Meena, of course, flouted all three conditions with gay abandon, and was once sighted taking a spin in Pradeep Kumar’s new Chrysler — she loved cars — by one of Amrohi’s sidekicks, and was promptly confronted by her husband. The marriage soon deteriorated and they separated after a while.

Other interesting titbits refer to how Meena shunned vulgar ostentation and parties and “the synthetic bonhomie of the film world. Most people considered her a snob, only intimates knew she was genuinely bored by such occasions”, how she would appear at important meetings such as Filmfare award functions — she won the Best Actress award four times — or premiers looking resplendent in exotic white sarees.

Chhoti Bahu

Thankfully, Mehta dwells at some length on Meena as the Chhoti Bahu in Sahib Bibi aur Ghulam , easily her career’s best performance. Wondering why she accepted this role which was “so remote from her experience, so damaging to her public image, so impossible”, he says that despite being a firmly established diva, Meena was then 32, she was nervous about the role as she drove to work the first day. Chhoti Bahu is a devout Hindu Bengali wife yearning for the love of her decadent zamindar husband (played brilliantly by Rehman), who is a regular at kothas every evening. To hold him back at home, with great reluctance she tries alcohol, and slowly gets addicted to it.
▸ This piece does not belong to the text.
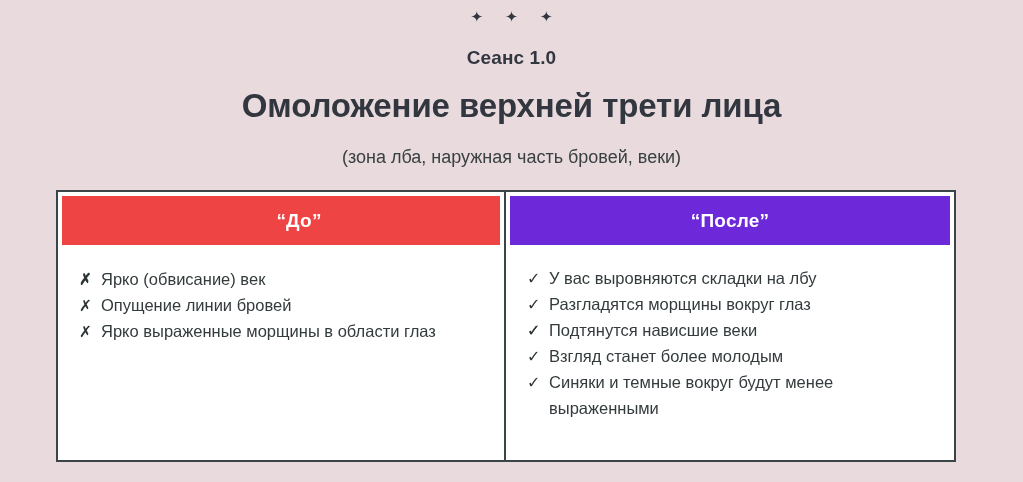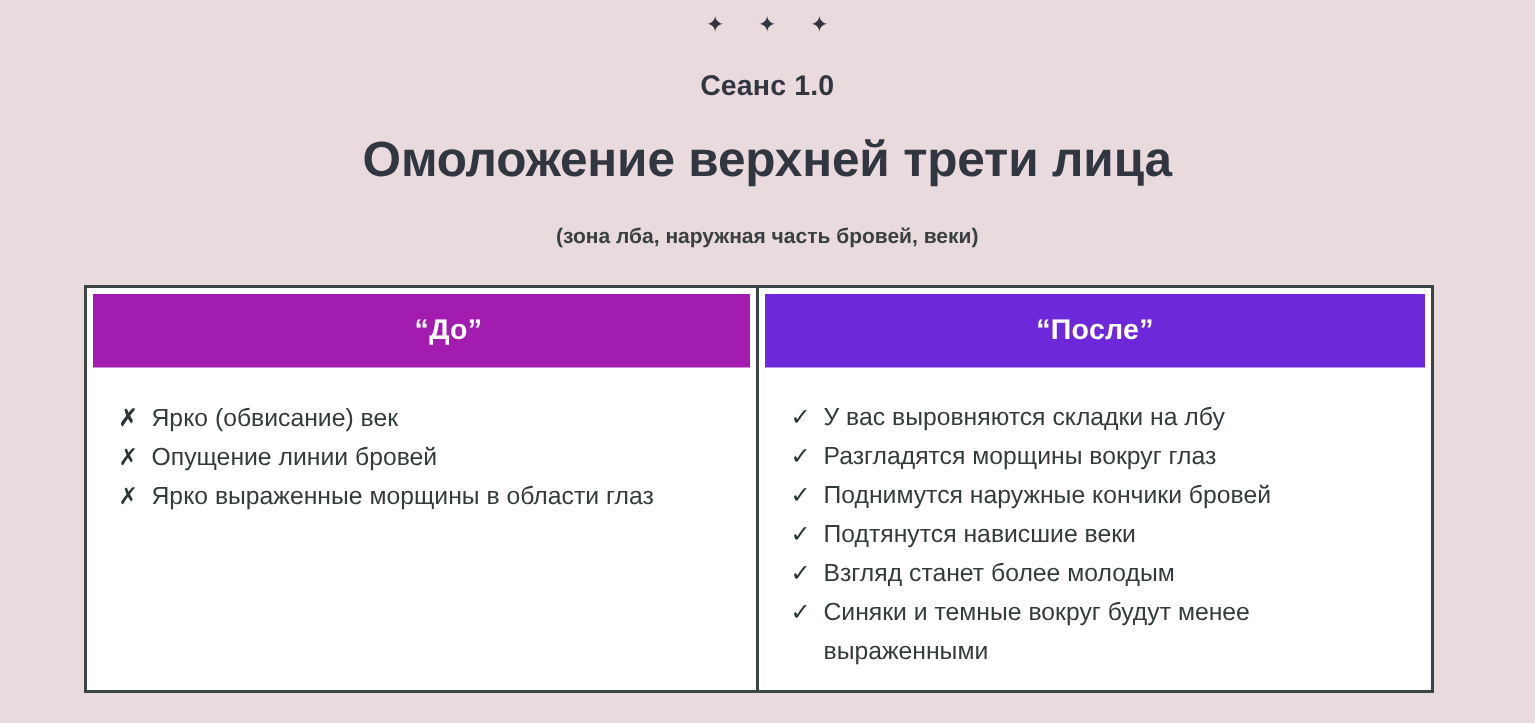"(зона лба, наружная часть бровей," .subtitle { font-size: 14px -> 18px; font-weight: bold -> normal }
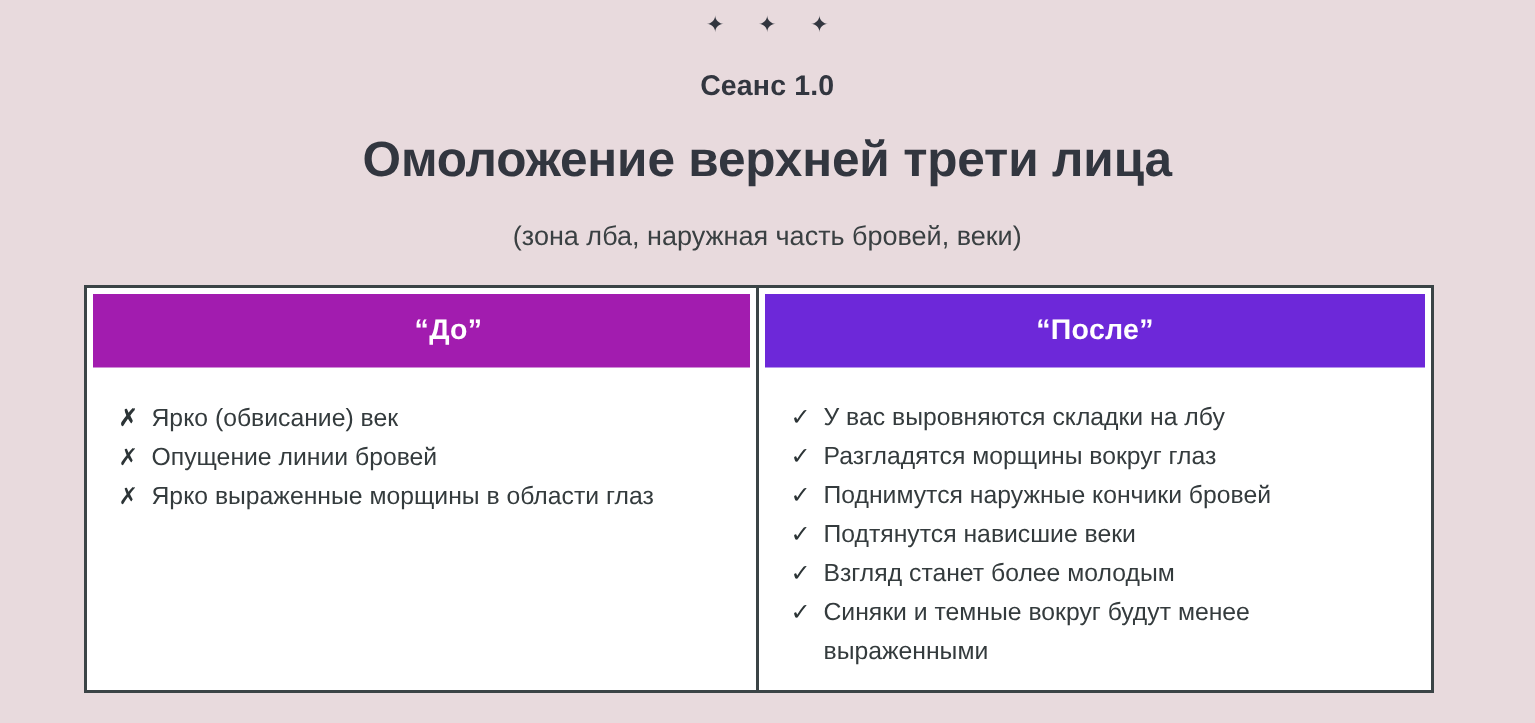"“До”" .head-before { background: #a21caf -> #ef4444 }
Ironically, it was addiction to alcohol, complemented by acute loneliness and heartbreaks that finally killed her in real life.

Mehta observes that in “every frame of the film she fills the screen with her presence”. Her restrained acting, the raw sex appeal she exudes even though fully clothed, in Geeta Dutt’s immortal song “ Na jao saiyya chhuda ke baiya ”, the longing, the pathos and the final tragedy… all of this came to her at a price. Mehta quotes her diary: “This woman (Chhoti Bahu) is troubling me a great deal. All day long — and a good part of the night — it is nothing else but Chhoti Bahu’s smiles, hopes, tribulations… Oh! I am sick of it!”

Mehta describes her in the film as a “woman of sharp, mature, mysterious persona”. In his book Ten Years with Guru Dutt , the film’s director, Abrar Alvi, describes the scene where Bhootnath (played by Guru Dutt) first meets Chhoti Bahu. “The shot included an empty bed, symbolic of her life, and other furniture that created the right ambience. But my shot-taking was falling short of my visualisation.” Meena Kumari, who had a broad face, looked awful in close shots; changing the camera angle, using the trolley, raising the camera… nothing worked. It took Guru Dutt’s knowledge of cameras, photography and his brilliant creativity to get on screen the Chhoti Bahu we all saw and loved… beautiful, exotic, beseeching, heartbreaking!

Perhaps this is unfair criticism, but it is this kind of insight that Mehta’s book totally lacks. True, it was a hurried effort of a young writer, whose brilliant writing skills were yet to be honed. But what prevented him from putting in a little effort to redo certain passages in the republished version is a mystery.

Saving grace

The saving grace of this biography is Mehta’s admission in his introduction to the new edition: “It would be a brave, possibly foolish man who would write a book on Meena Kumari without the necessary escape clause”. And that escape clause — give me a break — was that it was impossible to find even one “undisputed fact” about the woman, everything connected with her life had four versions. So, the author tells us, cleverly covering his own back and his poor effort, “lots of people will complain ‘No, no, he’s got it all wrong. It is not pineapple juice she liked but orange juice.’” Such flippancy, and that too regarding one of the greatest actresses Bollywood has produced, is unpardonable.

My verdict: Instead of picking up this book… spend your time and money in watching Meena’s great films… Sahib Bibi aur Ghulam, Pakeezah, Dil Apna aur Preet Parayi and even the older Kohinoor or Azad , which belong more to Dilip Kumar than Meena Kumari. In all these films, Meena’s brilliance as an actress, the mesmerising beauty of her dark, liquid eyes, the dard and kasak (pain and longing) in her mellifluous voice... and much more… come through.

The problem is that when you write a book like Lucknow Boy (Mehta’s wonderful memoir), readers raise both the bar and their expectations.